CP:   That’s an especially hard question…I feel like I work so intuitively, not having a sense of what a poem’s argument/arc will be.  I don’t know if this exactly answers the question, but I’ve always believed it can be enough to have a gesture fleshed out on the page – which doesn’t have to be physical, it can be emotional, psychological – and that can be the poem. Which would explain why the poems sometimes seem story-less in the usual sense, sort of like we’re in the immediate wake of the story, before it goes on to become memory…With most other lyric poems, it seems as if a piece of the story itself has been lifted free. Mine are maybe the part that comes after. The ghost part. Ghost stories?

MK:   “Double Shadow” made me feel – much of the time – as though I were standing outside, in the natural world, witnessing how a man lives in that world’s beauty and distortion. And there are many occasions with animals, too:  coyote, hawk and horse. Was this an organizing principle for the book?

CP:   No, it’s more that those elements just happen to figure into those poems a lot – really, into any of my poems in general, which has everything to do with how I spend most of my time in the natural world, actually seeing these things, so they become part of the territory, I guess. I never have a sense of what a book is going to be about, until long after the poems have been written and I’m trying to see how they speak to one another. At that point, for “Double Shadow”, I started to see that a certain kind of narrative arc was possible, to do with having to choose between risk and safety – so I arranged the poems in a way that would set up that choice early on, then give situations where risk has led to destruction, and where it hasn’t – by the end, there’s a kind of giving of the self up to risk entirely, without it being clear where this might lead…

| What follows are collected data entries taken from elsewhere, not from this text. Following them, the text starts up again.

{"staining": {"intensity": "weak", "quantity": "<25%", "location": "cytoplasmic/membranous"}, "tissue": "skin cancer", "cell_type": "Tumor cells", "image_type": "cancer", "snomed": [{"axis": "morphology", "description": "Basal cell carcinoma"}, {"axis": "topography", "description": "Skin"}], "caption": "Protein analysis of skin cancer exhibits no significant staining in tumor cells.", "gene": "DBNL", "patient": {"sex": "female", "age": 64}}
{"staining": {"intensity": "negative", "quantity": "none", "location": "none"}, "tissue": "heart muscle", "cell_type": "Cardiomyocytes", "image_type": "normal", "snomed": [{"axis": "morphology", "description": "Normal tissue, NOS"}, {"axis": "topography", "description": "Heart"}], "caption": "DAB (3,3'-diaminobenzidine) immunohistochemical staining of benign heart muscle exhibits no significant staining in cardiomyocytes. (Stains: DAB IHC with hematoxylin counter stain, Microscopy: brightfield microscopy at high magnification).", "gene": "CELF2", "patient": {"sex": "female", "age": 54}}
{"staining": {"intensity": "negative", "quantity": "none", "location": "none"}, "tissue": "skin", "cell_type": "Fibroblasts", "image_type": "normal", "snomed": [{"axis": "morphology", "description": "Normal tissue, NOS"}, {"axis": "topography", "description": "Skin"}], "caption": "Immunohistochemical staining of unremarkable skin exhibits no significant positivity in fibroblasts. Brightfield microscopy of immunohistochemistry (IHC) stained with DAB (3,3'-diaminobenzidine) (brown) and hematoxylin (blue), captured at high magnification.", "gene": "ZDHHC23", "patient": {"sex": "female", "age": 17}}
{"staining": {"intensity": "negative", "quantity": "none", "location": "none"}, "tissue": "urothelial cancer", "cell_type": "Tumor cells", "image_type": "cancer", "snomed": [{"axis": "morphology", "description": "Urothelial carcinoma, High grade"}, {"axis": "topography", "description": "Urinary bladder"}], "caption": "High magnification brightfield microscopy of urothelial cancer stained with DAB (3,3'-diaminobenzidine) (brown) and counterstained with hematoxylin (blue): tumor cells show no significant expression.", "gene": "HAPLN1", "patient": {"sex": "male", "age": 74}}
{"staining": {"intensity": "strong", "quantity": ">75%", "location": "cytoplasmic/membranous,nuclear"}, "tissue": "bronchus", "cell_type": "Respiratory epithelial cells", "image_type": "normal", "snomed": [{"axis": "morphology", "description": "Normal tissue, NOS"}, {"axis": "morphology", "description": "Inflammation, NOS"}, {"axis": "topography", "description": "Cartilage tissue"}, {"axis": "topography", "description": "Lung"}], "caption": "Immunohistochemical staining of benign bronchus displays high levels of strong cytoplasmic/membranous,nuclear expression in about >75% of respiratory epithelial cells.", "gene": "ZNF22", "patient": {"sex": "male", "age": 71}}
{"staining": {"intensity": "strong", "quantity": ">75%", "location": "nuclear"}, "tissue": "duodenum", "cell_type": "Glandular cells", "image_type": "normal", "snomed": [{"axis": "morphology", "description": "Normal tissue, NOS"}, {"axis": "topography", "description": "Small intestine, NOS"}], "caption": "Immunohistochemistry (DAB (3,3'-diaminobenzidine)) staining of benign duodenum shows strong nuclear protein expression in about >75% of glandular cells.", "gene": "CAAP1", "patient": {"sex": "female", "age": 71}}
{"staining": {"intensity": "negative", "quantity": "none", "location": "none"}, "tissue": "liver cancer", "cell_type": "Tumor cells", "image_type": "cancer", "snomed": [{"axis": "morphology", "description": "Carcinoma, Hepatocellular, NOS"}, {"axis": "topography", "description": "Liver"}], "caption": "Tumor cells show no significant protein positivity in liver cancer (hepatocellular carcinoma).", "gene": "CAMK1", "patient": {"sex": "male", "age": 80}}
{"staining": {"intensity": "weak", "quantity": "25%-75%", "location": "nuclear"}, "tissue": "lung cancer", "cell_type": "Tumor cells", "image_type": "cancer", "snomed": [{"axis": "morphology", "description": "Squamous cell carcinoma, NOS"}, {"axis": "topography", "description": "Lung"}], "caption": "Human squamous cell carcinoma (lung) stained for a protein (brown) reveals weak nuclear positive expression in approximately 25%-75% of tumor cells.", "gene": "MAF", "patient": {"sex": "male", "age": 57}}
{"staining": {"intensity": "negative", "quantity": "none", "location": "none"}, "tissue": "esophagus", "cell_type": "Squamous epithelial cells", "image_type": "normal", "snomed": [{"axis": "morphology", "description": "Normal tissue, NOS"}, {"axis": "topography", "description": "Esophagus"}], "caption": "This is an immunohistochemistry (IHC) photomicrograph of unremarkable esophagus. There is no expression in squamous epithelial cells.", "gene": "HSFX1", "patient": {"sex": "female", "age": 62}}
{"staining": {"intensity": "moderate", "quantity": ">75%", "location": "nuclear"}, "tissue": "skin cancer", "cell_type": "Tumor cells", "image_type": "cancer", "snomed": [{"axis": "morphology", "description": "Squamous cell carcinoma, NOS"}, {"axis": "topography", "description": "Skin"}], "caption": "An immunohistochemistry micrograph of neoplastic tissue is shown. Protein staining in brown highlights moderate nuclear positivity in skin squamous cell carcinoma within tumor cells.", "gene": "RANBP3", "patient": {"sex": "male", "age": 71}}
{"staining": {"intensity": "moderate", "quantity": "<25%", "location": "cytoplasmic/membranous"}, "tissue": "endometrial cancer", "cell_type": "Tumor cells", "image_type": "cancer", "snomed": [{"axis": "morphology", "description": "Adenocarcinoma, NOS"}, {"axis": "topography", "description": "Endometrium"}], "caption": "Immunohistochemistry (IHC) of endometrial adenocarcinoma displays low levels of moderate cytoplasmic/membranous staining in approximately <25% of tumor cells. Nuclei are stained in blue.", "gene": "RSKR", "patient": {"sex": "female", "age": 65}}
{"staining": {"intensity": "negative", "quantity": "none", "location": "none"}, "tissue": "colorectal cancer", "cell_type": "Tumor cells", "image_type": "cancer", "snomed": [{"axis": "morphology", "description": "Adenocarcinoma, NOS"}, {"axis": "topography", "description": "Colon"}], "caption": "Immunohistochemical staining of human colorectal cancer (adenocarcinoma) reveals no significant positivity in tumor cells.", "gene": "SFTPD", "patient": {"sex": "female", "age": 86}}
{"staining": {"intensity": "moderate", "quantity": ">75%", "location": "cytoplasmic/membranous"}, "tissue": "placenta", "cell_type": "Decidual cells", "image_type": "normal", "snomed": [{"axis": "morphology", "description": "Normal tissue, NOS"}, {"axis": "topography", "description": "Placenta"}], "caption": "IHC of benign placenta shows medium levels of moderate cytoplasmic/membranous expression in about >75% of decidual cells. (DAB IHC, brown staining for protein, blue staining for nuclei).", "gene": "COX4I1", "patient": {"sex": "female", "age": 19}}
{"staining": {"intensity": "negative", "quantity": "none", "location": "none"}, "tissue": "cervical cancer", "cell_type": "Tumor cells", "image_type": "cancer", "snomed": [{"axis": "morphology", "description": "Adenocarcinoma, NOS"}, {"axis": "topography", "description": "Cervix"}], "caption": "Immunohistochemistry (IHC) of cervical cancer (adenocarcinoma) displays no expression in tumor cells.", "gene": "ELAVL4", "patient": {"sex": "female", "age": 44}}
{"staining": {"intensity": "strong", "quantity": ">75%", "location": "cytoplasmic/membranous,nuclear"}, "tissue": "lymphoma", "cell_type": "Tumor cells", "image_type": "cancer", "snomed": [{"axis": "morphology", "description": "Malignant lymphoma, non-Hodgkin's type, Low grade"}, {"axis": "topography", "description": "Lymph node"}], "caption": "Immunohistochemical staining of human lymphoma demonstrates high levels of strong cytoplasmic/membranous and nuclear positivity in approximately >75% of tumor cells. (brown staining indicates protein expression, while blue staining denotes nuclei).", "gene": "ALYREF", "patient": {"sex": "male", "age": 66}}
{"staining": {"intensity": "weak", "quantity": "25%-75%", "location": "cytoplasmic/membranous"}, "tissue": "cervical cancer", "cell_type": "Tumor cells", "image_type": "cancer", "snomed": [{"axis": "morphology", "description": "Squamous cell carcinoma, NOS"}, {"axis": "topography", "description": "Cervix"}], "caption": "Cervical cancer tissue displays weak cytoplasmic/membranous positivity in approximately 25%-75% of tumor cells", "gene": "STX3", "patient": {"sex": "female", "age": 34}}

MK:   You have an incredibly controlled lyrical voice that is occasionally broken by some wonderfully surprising vernacular – like, “fuck” – how does that vernacular interrupt you, do you think, when you are so deep inside lyricism?

CP:   I guess the real me – the one that works on the yard, trains the dog, etc. – is pretty rough around the edges, not what you’d call lyrical at all … Sometimes I think the writing of a poem, for me, is a way to impose a bit more discipline on myself, get myself to stop carousing, etc., and actually think hard about something. But the part of me that’s unlyrical resists that discipline, and I think it’s instinctive for me to want to temper the lyrical intensity with something a little more ‘real,’ for lack of a better word. I believe in beauty, I guess, but I don’t like pretty – also, I don’t like big abstract statements if they aren’t balanced by something earthier. If the body, for example, is in some way sacred, it’s also the thing we fuck with, eat with – it’s all of it, and I want my poems to reflect that, by enacting it, enacting the push and pull between the two sides, sacred and profane – that’s the double shadow.